§ **What you need to do**:
Read the data below. Every line holding the string "drag" must be copied.

§ **Given information**:

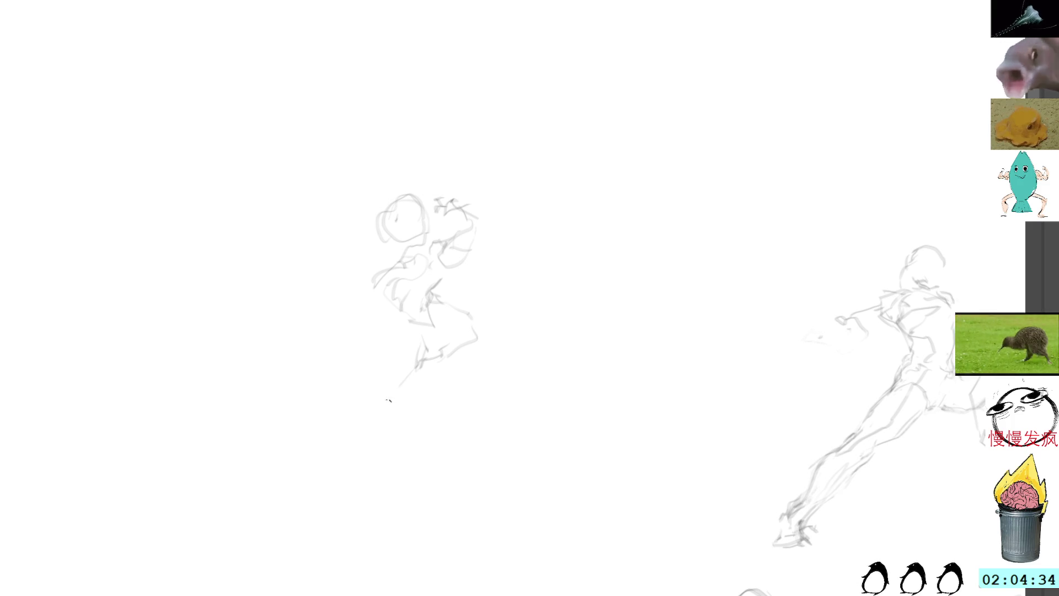
Sketch long leg lines for the new figure and refine one leg.
drag(388, 400, 347, 456)
drag(419, 366, 389, 579)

§ **Reply**:
drag(388, 400, 347, 456)
drag(419, 366, 389, 579)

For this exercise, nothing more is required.